Perhaps it was about seeing the deal collapse, so that another player could pick up part, or all, of Aecon at a cheaper price?

CCCC tried to acquire a Canadian company before Aecon.

In March 2015, the Chinese construction company signed a memorandum of understanding “to acquire a 51 per cent interest in Toronto-based Allana Potash for $156 million.”

The deal fell apart shortly after and Israel Chemicals Ltd. picked up the 83.78 per cent of Allana shares it did not already own for $137 million.

As Raymond James analyst Frederic Bastien told the Canadian Press last September, “The Canadian construction sector is for sale right now, it’s pretty cheap.”

It may have just gotten cheaper.

CCCC had agreed to acquire Aecon for $1.51 billion ($20.37 per share). At today’s share price, the company has a value of roughly $1.14 billion.

Perhaps one of Canada’s top 30 law firms was taken in by Beattie’s charm? He’s been described by a past colleague as “larger than life.”

Canadian Lawyer Magazine‘s Back Page columnist, Jim Middlemiss, weighed in on the affair (Beware of rogue clients, May 14th, 2018) pointing out that “a recent incident involving Bay Street titan Goodmans LLP has shone a light on the issue of rogue clients and the potential damage they can inflict on a law firm’s brand.

And then there’s this from The Globe and Mail in November 2017: “Lawyers and companies on both sides of large asset sales are always “intimately” involved during discussions leading up to an agreement, McGlaughlin said Monday by phone. “I’ve never seen it in 21 years where someone hasn’t had direct contact with a buyer’s counsel on a US$750 million deal.”

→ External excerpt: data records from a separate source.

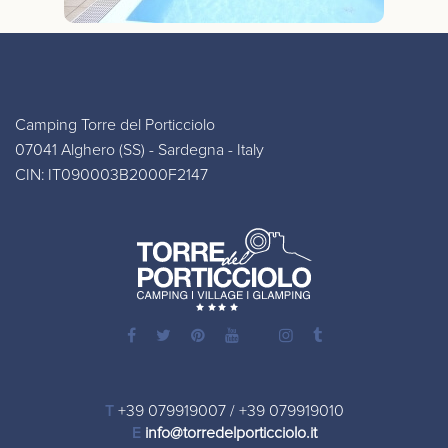
Camping Torre del Porticciolo
07041 Alghero (SS) - Sardegna - Italy
CIN: IT090003B2000F2147
T
+39 079919007
/
+39 079919010
E
info@torredelporticciolo.it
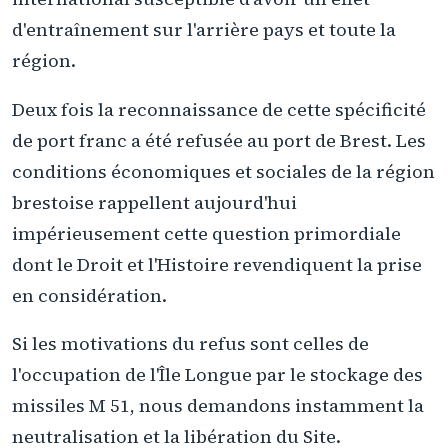
d'entraînement sur l'arrière pays et toute la
région.
Deux fois la reconnaissance de cette spécificité
de port franc a été refusée au port de Brest. Les
conditions économiques et sociales de la région
brestoise rappellent aujourd'hui
impérieusement cette question primordiale
dont le Droit et l'Histoire revendiquent la prise
en considération.
Si les motivations du refus sont celles de
l'occupation de l'Île Longue par le stockage des
missiles M 51, nous demandons instamment la
neutralisation et la libération du Site.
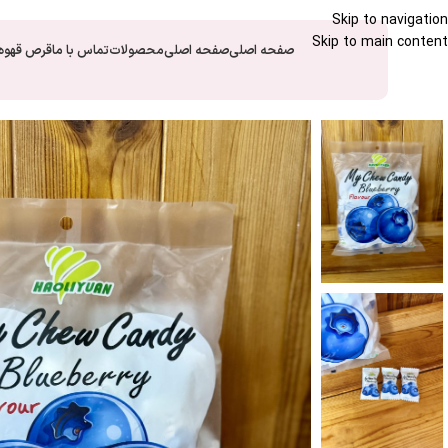
Skip to navigation
Skip to main content
صفحه اصلی
صفحه اصلی
محصولات
تماس با ما
قرص قهوه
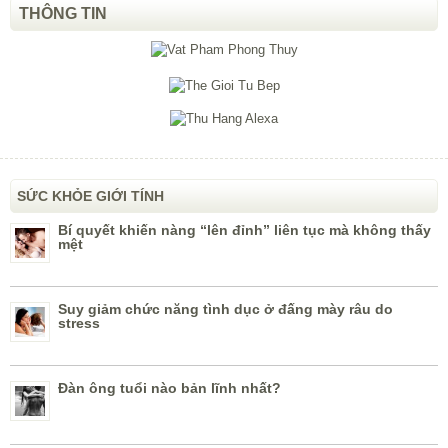
THÔNG TIN
SỨC KHỎE GIỚI TÍNH
Bí quyết khiến nàng “lên đỉnh” liên tục mà không thấy
mệt
Suy giảm chức năng tình dục ở đấng mày râu do
stress
Đàn ông tuổi nào bản lĩnh nhất?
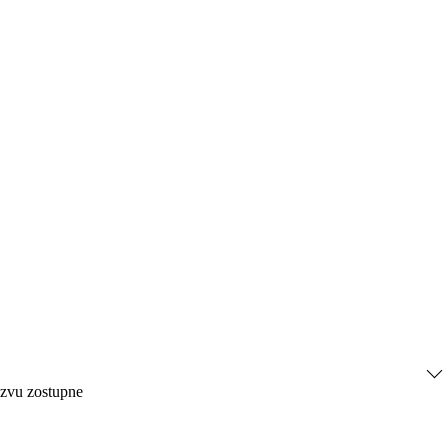
ázvu zostupne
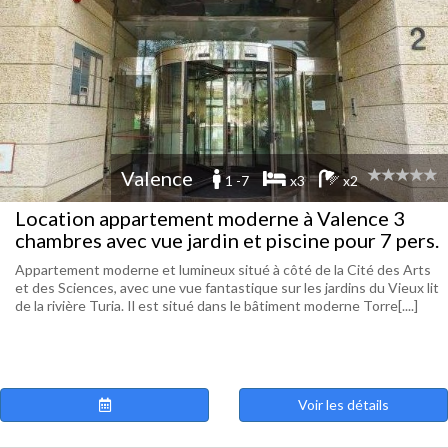
Valence
1 -7
x3
x2
Location appartement moderne à Valence 3
chambres avec vue jardin et piscine pour 7 pers.
Appartement moderne et lumineux situé à côté de la Cité des Arts
et des Sciences, avec une vue fantastique sur les jardins du Vieux lit
de la rivière Turia. Il est situé dans le bâtiment moderne Torre[....]
Voir les détails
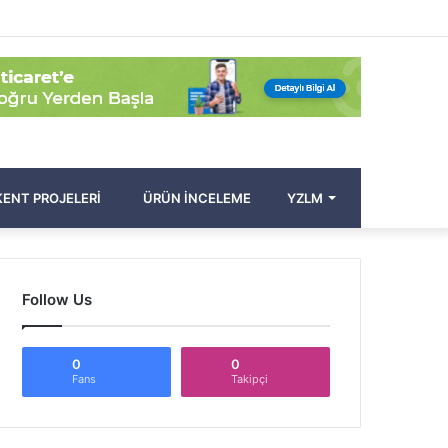
Facebook
Twitter
Pinterest
YouTube
Instagram
Kayıt
Rastgele
Kenar
Arama
Ol
Makale
Bölmesi
yap
...
ENT PROJELERI
ÜRÜN İNCELEME
YZLM
Follow Us
0
0
Fans
Takipçi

Beattie LP may make it twice in 22 years.

Pala means shovel in Spanish and someone sure was shovelling something with this stunt.


UPDATE (July 12, 2018):In July, the Superior Court of Ontario has dropped all fraud charges against Michael Beattie, former manager with the Town of Caledon.

While the criminal charges were dropped, in the Ontario Court of Justice this month Beattie pleaded guilty to an offence contrary to section 426 of Municipal Code, which covers obstruction charges. He received a $5,000 fine (which, with the mandatory victim fine surcharge amounts to $6,250) and one year of probation.

He also pleaded guilty to a fail to comply with an undertaking and received a conditional discharge with 18 months of probation.



Dermod Travis is the executive director of IntegrityBC.